Action item: Copy each line of the entries that contains the word "corner".
=== Extracted records ===
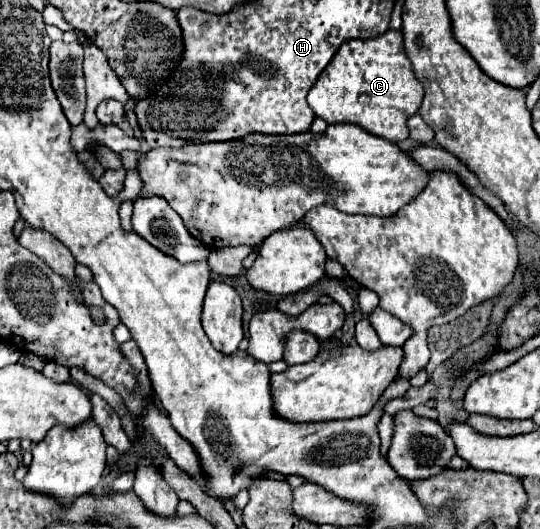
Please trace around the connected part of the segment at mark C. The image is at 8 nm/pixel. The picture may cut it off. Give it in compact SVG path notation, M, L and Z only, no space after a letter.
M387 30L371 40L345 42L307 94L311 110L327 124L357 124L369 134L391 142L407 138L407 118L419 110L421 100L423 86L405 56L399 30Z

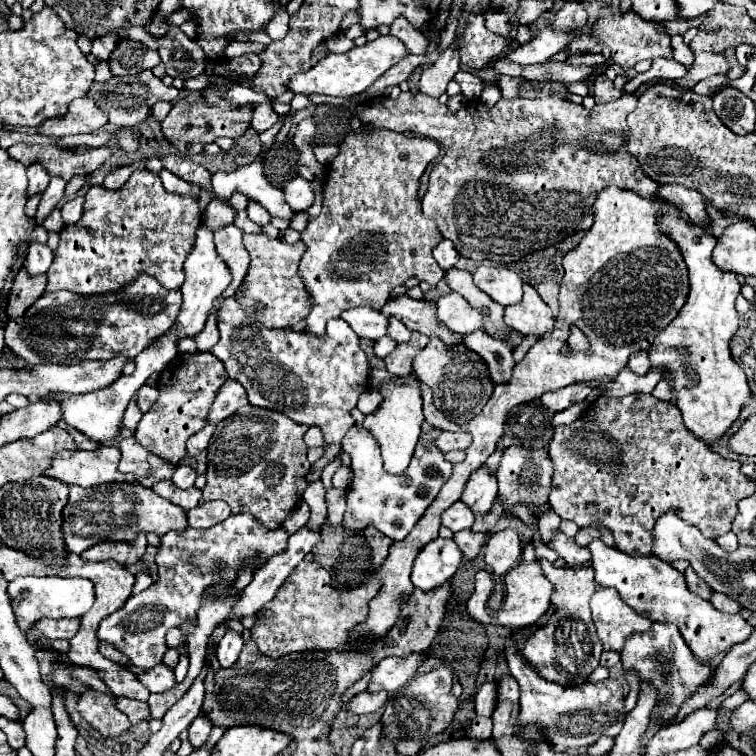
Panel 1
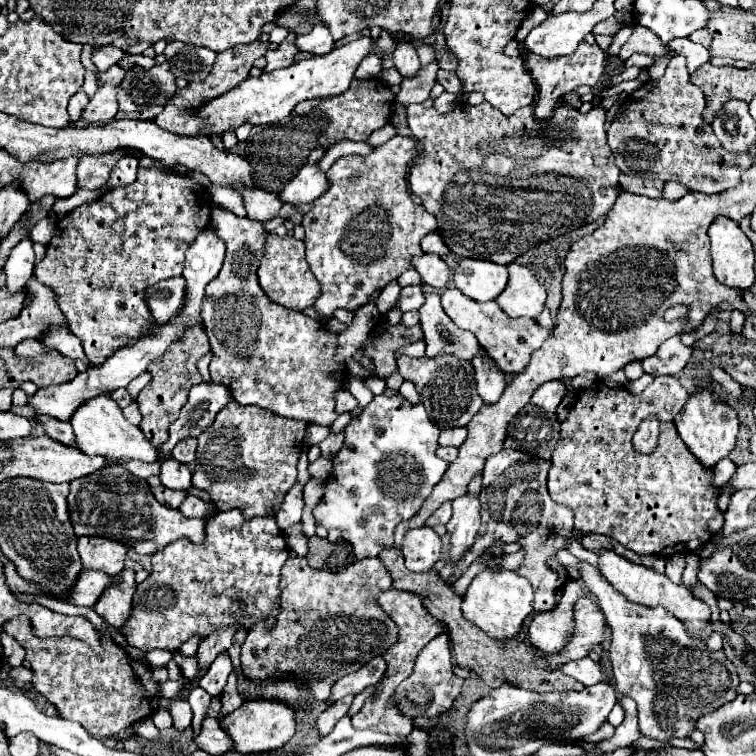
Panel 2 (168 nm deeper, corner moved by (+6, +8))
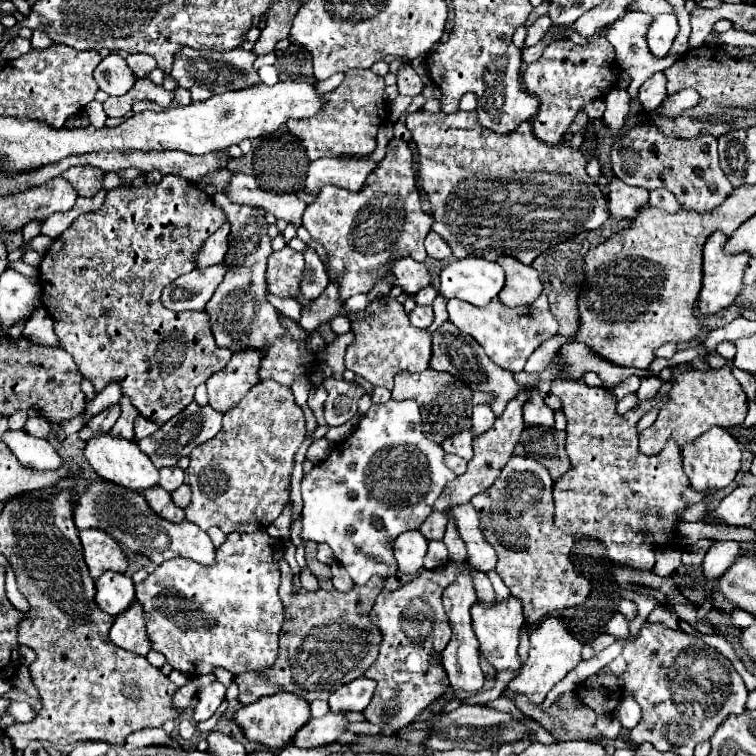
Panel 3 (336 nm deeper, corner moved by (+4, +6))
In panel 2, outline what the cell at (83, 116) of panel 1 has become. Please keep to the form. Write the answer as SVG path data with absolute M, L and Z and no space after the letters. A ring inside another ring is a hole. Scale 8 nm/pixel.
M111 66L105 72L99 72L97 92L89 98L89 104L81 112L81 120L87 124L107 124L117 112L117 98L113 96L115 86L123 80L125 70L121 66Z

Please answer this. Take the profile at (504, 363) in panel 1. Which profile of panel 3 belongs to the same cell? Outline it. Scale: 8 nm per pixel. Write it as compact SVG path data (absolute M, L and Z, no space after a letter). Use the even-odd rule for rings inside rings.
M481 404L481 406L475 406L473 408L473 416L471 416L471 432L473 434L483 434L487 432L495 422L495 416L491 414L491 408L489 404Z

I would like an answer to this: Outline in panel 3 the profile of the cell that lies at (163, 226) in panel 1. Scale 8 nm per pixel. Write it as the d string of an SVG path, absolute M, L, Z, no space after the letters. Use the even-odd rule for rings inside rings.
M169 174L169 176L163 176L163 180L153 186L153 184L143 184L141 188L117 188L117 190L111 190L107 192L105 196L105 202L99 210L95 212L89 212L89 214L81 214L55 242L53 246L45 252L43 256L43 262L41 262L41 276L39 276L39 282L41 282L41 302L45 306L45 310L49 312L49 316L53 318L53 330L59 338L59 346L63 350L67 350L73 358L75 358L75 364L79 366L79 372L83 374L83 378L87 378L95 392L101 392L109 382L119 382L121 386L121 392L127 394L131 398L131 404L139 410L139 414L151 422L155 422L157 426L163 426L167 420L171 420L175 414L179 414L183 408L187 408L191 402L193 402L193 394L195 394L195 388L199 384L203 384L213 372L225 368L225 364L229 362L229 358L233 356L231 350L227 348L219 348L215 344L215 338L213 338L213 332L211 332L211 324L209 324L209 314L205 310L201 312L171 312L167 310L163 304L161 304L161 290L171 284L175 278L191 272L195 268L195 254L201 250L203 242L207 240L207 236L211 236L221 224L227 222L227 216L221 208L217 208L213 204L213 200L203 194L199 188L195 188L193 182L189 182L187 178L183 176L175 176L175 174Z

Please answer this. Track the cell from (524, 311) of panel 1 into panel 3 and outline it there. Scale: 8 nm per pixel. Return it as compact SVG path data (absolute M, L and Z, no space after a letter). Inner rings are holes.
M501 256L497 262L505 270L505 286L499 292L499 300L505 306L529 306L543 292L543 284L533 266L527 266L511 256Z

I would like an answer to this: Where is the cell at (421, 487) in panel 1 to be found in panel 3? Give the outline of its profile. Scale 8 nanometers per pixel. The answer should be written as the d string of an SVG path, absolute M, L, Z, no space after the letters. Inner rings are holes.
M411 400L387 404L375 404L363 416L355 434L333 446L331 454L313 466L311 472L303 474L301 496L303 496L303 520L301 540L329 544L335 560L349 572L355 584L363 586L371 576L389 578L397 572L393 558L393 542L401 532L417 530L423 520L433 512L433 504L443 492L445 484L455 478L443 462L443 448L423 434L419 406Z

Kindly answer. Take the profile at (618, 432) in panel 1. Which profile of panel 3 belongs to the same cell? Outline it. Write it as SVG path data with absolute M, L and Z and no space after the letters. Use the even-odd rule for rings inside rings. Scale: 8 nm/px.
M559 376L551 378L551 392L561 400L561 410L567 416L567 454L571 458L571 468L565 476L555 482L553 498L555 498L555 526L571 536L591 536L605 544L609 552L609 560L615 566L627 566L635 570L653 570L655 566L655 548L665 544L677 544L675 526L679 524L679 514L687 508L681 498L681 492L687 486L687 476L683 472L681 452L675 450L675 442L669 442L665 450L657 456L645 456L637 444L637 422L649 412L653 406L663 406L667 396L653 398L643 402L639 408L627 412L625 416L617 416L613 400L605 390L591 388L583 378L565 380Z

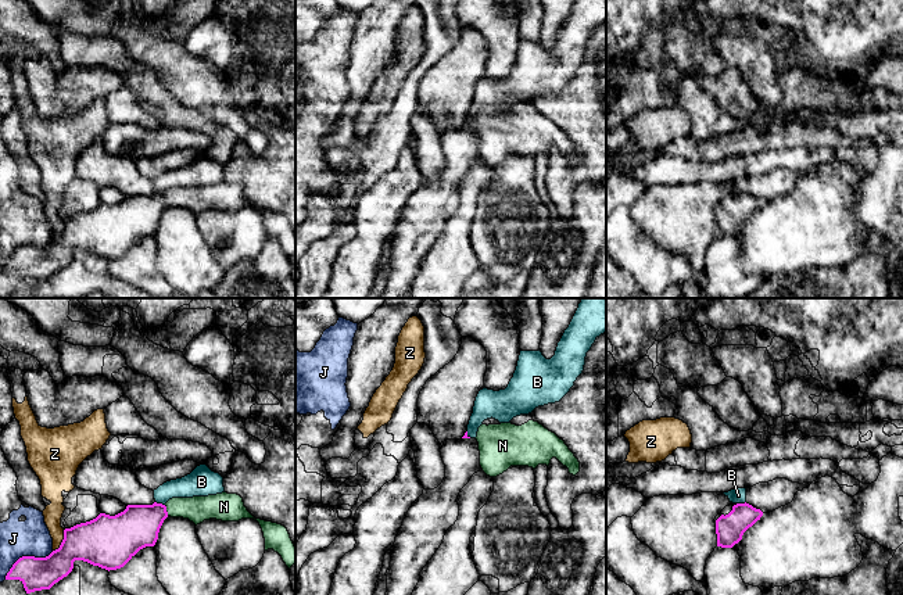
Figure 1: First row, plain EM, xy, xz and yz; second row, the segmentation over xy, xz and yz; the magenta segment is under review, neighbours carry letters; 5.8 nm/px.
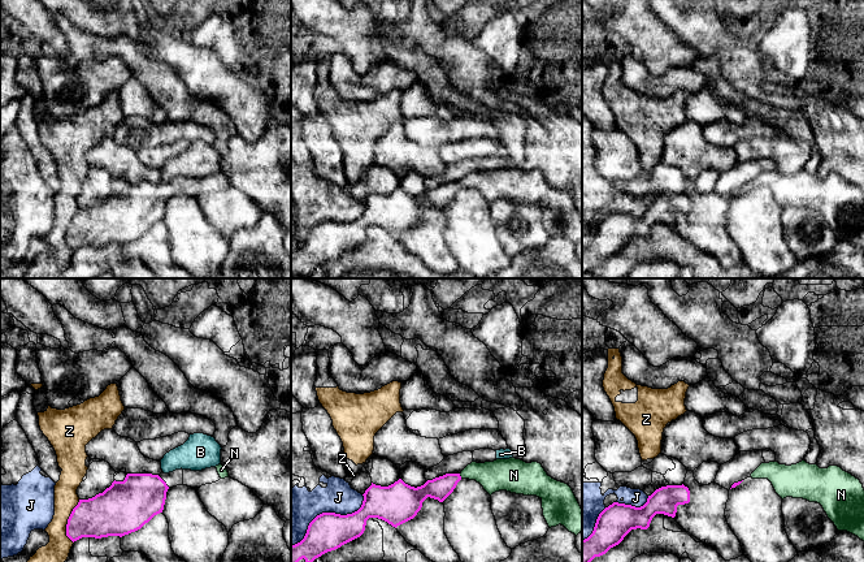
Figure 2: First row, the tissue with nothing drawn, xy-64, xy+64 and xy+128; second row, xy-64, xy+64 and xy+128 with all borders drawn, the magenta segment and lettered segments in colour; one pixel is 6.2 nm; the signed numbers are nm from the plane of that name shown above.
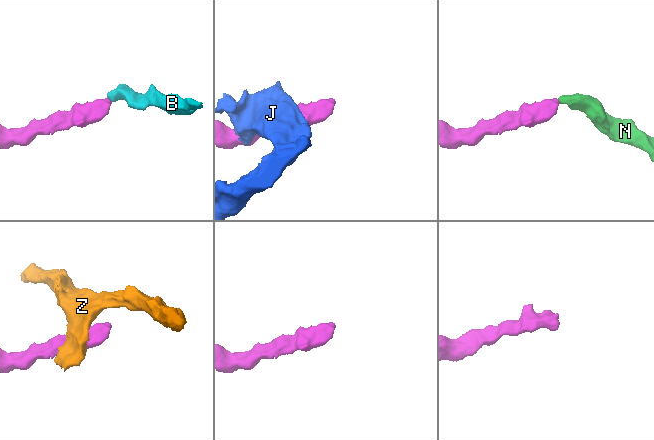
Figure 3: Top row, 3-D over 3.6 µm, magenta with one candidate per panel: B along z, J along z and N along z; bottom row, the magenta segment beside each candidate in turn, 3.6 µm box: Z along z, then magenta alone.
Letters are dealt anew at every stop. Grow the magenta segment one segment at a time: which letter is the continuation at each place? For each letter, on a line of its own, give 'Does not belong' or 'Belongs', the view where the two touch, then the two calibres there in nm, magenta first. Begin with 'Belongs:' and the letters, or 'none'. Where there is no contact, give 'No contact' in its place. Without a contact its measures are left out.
===
Reply:
Panel 2 (168 nm deeper, corner moved by (+6, +8))
Panel 3 (336 nm deeper, corner moved by (+4, +6))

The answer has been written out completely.